Task description |
Among the records that follow, count the lines with the string "diaminobenzidine"; report only that count.

=== Supplied records ===

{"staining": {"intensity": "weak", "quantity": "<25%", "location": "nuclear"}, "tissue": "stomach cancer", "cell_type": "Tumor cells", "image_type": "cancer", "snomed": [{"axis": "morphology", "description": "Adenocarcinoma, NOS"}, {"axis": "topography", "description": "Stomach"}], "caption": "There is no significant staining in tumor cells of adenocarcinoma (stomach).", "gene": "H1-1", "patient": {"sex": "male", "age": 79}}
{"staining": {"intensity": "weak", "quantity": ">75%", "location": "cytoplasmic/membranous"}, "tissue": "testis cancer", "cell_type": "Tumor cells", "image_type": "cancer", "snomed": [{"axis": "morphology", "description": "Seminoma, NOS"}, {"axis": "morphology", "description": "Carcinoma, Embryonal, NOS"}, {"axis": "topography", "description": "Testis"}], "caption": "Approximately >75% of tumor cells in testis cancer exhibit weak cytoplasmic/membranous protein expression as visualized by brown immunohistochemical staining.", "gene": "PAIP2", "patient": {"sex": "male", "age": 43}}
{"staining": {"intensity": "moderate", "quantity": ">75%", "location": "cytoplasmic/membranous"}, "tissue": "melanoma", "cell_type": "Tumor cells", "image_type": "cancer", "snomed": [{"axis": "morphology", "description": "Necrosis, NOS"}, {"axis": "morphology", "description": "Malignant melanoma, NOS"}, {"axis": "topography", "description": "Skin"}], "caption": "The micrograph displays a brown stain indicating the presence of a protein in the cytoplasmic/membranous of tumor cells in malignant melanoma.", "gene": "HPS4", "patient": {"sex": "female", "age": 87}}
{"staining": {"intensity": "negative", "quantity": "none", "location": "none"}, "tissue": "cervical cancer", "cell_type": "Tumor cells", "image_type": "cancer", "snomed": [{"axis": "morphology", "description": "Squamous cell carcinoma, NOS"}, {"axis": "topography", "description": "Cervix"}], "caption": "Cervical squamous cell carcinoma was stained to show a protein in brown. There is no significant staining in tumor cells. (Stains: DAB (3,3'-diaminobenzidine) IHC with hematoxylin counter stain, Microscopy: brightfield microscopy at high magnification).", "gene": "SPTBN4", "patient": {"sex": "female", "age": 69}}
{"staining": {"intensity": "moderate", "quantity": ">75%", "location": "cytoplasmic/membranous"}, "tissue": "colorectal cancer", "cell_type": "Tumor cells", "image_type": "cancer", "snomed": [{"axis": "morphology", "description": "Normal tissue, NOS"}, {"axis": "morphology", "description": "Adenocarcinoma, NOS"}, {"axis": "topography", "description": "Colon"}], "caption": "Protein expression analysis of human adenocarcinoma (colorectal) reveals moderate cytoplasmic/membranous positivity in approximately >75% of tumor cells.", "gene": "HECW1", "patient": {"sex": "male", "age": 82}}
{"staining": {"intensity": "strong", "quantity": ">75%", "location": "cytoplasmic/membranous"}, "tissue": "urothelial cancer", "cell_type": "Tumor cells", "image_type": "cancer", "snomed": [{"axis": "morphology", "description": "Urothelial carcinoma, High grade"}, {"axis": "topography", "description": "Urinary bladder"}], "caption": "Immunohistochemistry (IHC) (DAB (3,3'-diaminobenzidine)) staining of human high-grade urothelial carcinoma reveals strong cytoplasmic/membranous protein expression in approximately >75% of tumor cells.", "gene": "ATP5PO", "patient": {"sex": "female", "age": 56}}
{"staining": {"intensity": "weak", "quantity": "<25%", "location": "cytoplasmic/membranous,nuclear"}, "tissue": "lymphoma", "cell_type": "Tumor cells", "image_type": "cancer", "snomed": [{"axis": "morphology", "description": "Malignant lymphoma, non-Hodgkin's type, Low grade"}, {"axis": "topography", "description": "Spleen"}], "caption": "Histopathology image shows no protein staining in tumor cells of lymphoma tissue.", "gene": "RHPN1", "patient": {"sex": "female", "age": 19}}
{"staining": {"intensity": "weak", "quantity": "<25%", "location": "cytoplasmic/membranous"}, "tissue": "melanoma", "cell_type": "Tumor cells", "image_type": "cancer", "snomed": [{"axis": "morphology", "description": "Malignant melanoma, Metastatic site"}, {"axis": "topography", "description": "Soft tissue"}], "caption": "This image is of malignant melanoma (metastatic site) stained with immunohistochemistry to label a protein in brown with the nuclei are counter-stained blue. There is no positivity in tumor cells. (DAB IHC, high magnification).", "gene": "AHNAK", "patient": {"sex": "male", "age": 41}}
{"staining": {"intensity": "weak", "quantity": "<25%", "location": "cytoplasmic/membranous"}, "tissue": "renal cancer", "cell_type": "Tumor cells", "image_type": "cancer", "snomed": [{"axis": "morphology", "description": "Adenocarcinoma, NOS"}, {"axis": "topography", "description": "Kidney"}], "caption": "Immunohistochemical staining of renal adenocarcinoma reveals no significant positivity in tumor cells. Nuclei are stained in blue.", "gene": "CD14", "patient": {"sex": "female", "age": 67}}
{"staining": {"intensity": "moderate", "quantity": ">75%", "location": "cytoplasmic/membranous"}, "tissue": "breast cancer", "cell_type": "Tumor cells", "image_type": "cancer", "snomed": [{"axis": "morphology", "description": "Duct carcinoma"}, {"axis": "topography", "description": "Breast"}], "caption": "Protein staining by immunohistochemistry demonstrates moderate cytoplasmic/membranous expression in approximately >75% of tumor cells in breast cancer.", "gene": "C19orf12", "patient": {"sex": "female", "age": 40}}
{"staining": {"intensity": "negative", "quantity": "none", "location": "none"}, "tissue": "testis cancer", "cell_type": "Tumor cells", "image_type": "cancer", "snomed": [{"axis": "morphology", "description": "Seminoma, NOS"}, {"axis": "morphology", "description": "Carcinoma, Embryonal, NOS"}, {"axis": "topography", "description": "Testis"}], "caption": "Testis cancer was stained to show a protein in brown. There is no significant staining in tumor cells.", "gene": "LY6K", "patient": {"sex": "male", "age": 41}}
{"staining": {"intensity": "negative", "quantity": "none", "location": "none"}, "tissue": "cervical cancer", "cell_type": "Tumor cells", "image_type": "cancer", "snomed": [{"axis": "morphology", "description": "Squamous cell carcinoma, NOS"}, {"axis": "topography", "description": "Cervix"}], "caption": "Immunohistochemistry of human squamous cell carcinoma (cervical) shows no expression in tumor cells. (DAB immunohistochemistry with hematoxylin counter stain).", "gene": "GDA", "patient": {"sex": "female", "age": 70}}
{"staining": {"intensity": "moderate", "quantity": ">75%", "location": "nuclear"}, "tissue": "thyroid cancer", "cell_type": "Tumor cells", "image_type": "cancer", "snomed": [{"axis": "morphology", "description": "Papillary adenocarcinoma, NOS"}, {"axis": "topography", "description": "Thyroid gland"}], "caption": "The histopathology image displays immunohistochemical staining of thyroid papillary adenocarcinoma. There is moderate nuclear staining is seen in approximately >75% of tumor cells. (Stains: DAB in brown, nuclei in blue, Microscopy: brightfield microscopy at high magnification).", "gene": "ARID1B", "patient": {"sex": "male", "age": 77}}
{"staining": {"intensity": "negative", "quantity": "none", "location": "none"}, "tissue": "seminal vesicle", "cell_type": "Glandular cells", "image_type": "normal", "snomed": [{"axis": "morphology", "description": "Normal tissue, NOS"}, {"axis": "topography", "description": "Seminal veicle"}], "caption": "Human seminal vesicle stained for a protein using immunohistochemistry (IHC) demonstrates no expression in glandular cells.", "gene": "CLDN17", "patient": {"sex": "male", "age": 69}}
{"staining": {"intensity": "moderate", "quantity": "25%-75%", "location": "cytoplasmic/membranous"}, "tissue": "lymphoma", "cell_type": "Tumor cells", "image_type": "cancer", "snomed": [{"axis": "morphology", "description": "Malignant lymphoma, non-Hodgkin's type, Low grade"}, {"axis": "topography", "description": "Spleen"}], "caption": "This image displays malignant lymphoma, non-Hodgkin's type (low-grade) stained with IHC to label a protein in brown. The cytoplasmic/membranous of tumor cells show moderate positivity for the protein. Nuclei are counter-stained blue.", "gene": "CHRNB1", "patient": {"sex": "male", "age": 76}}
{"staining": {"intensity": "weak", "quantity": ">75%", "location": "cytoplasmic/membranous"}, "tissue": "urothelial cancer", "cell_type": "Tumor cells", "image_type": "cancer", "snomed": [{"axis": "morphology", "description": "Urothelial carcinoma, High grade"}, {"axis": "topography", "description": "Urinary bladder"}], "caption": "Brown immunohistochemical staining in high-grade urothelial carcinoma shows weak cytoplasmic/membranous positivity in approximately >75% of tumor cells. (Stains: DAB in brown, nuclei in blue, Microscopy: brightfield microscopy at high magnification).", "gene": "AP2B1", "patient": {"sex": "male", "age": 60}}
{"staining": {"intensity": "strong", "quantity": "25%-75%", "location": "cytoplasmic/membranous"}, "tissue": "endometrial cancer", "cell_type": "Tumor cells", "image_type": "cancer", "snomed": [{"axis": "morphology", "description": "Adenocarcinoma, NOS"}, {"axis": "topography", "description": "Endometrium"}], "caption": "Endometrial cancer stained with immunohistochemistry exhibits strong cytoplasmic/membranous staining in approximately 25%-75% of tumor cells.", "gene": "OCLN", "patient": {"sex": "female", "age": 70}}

===

Finished exercise |
2